| TÂCHE À RÉALISER |
Dressez la liste de toutes les formations politiques nommées dans le passage à lire sur la proportionnelle, chacune une seule fois.

| PASSAGE À LIRE |
—————

La proportionnelle pourrait donc profiter aux deux formations. Le PQ, en tant que pôle dirigeant, pourrait s’assurer le soutien de l’Union des forces progressistes à l’Assemblée nationale. En effet, le refus de cette formation de remettre en question la souveraineté du Québec comme objectif principal en fait un groupe politique étroitement lié au PQ, bien que dissident sur certaines questions. L’UFP pourrait alors se présenter comme une formule viable pour les souverainistes déçus du PQ et assurer sa survie. Le PQ s’assurerait ainsi que le vote souverainiste ne soit pas «perdu». Même phénomène possible en ce qui concerne le Parti libéral et l’Action démocratique de Mario Dumont. Il n’est donc pas surprenant que l’ensemble de ces formations réclament chacune le changement du mode de scrutin.
Résultat net de l’opération: l’unité, autour du PQ, de la gauche nationaliste, l’unité de tout ce beau monde autour de la bourgeoisie et du capitalisme, et une bonne dose d’illusions pour le bon peuple et les militants et militantes honnêtes!

—————

| MATÉRIEL RECUEILLI |
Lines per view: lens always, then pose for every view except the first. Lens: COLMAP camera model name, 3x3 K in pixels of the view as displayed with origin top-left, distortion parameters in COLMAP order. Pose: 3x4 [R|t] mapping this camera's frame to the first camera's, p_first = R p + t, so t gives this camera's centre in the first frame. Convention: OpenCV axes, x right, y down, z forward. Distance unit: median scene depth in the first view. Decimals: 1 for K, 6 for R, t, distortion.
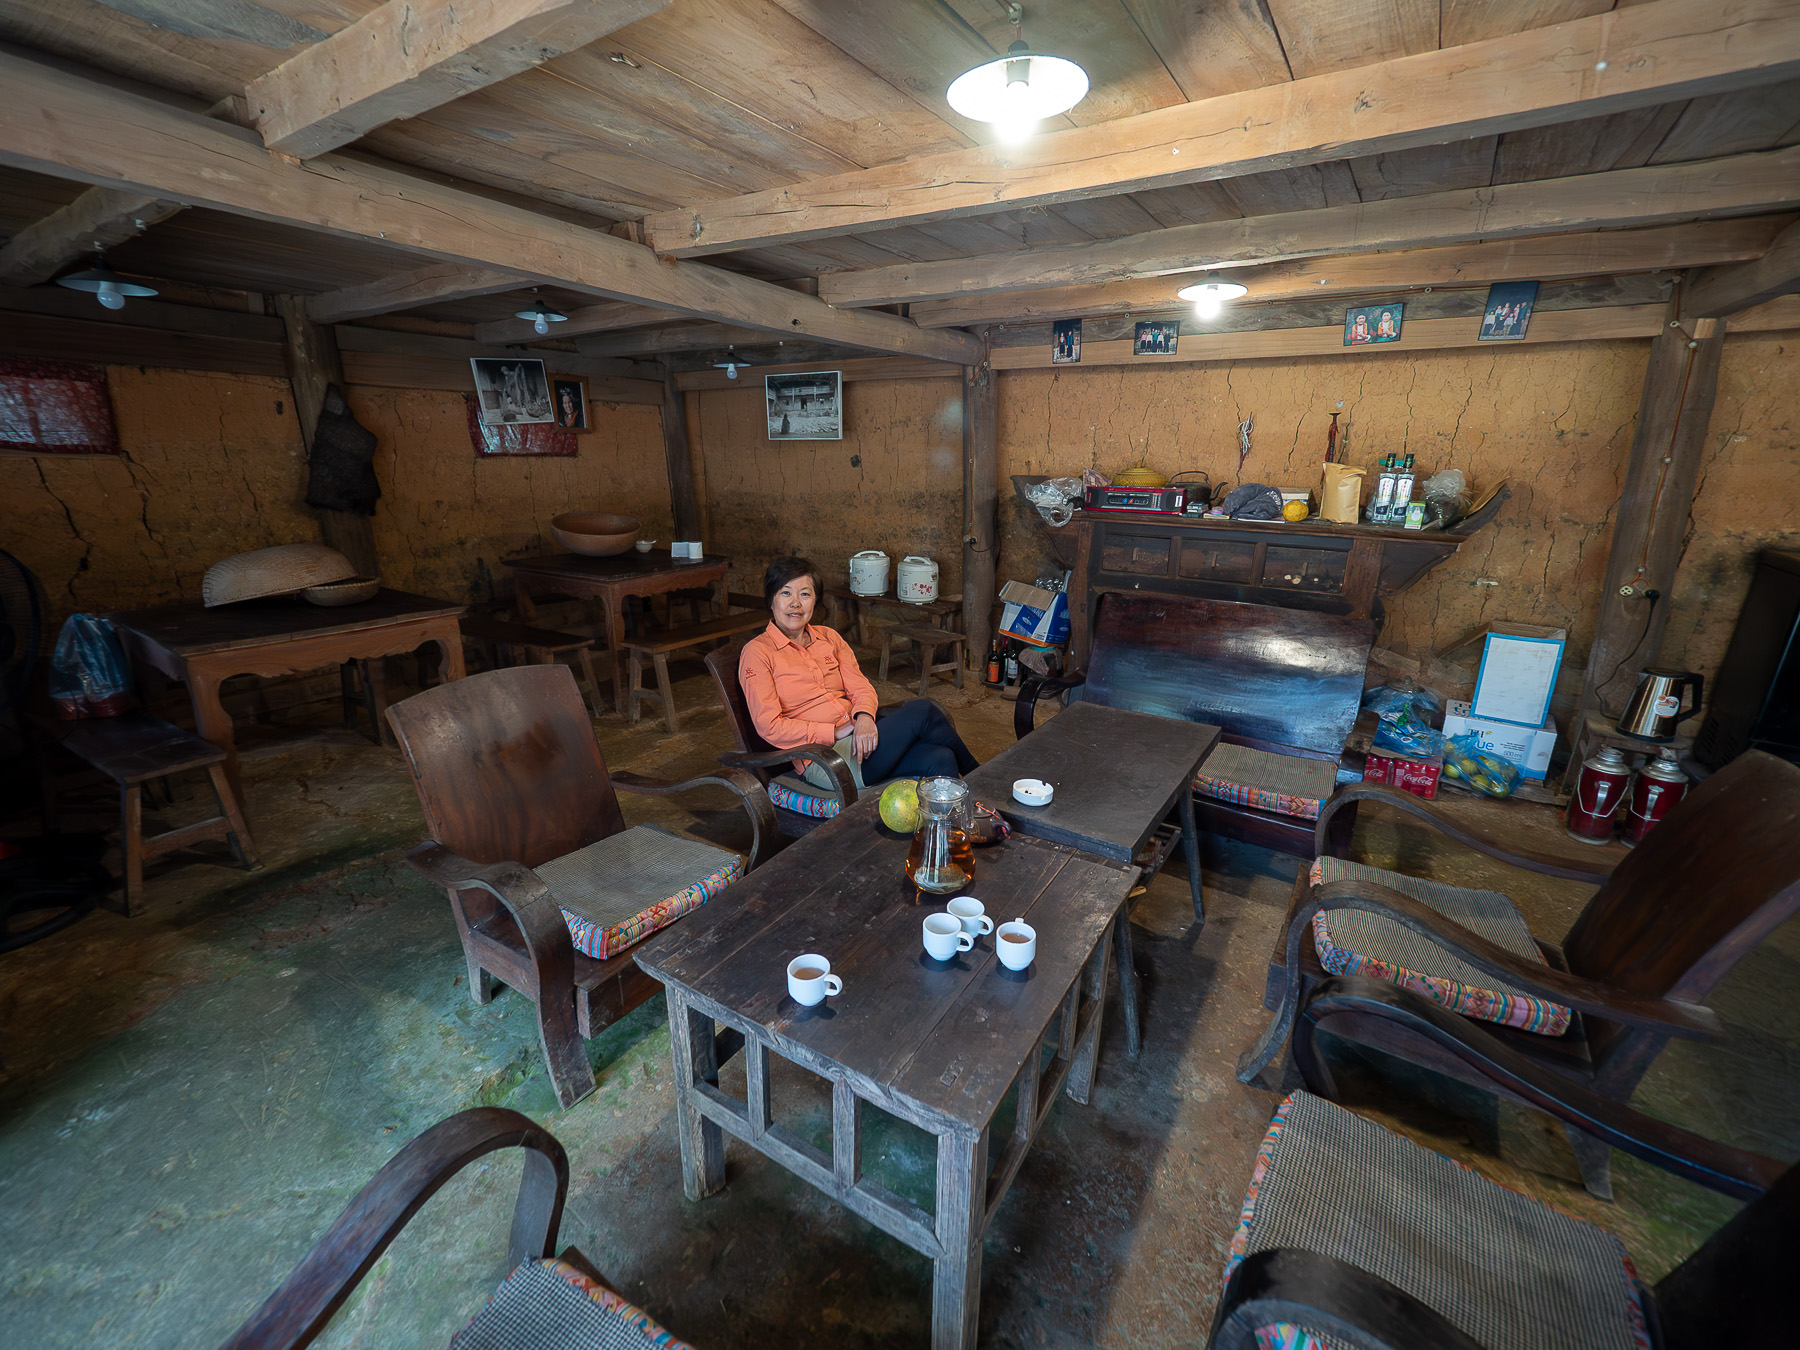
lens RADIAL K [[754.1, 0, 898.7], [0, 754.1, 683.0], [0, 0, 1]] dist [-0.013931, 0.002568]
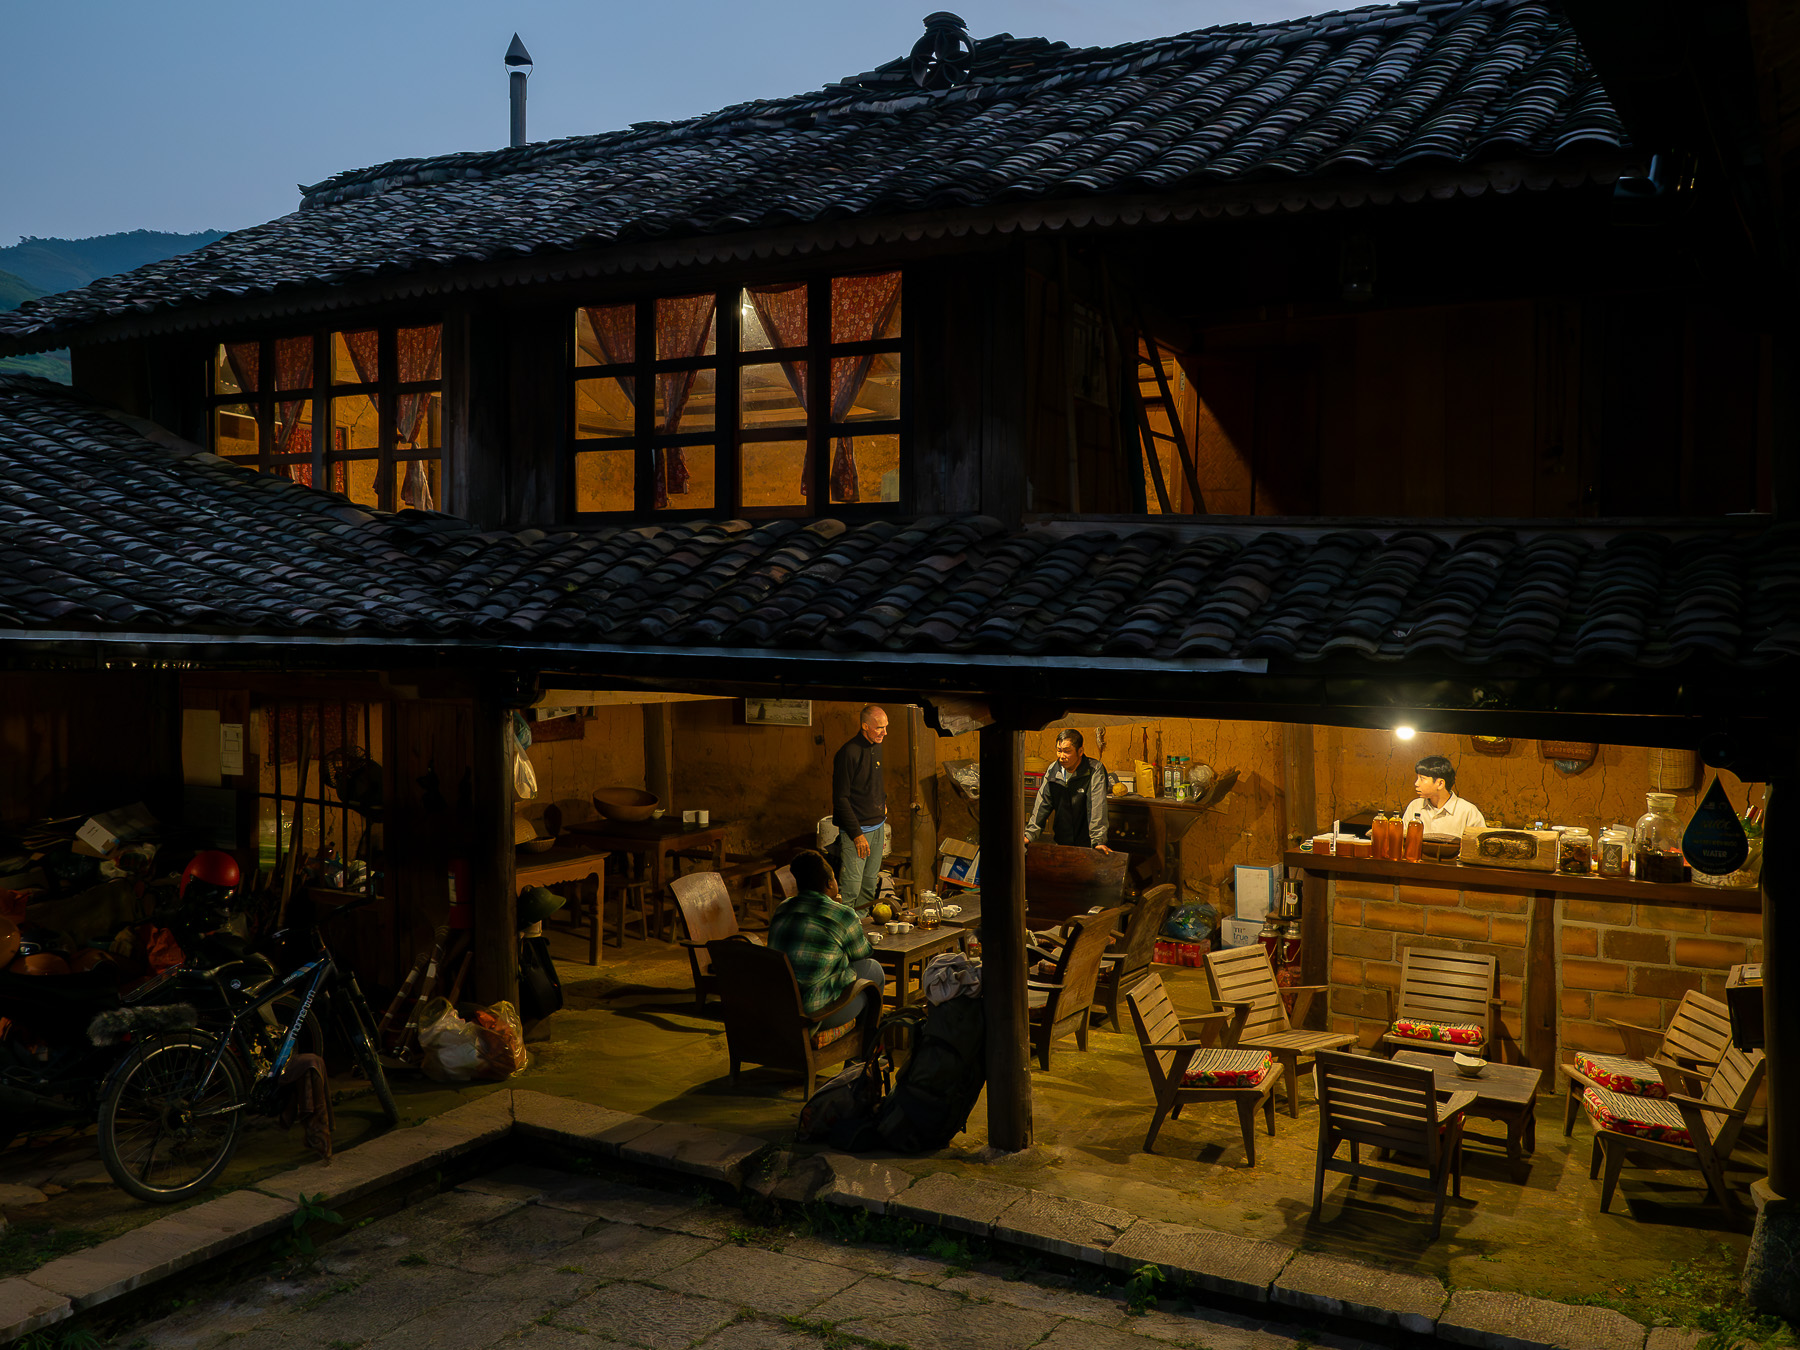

—————

| RÉSULTAT DE LA TÂCHE |
- le PQ
- l’Union des forces progressistes (UFP)
- le Parti libéral
- l’Action démocratique de Mario Dumont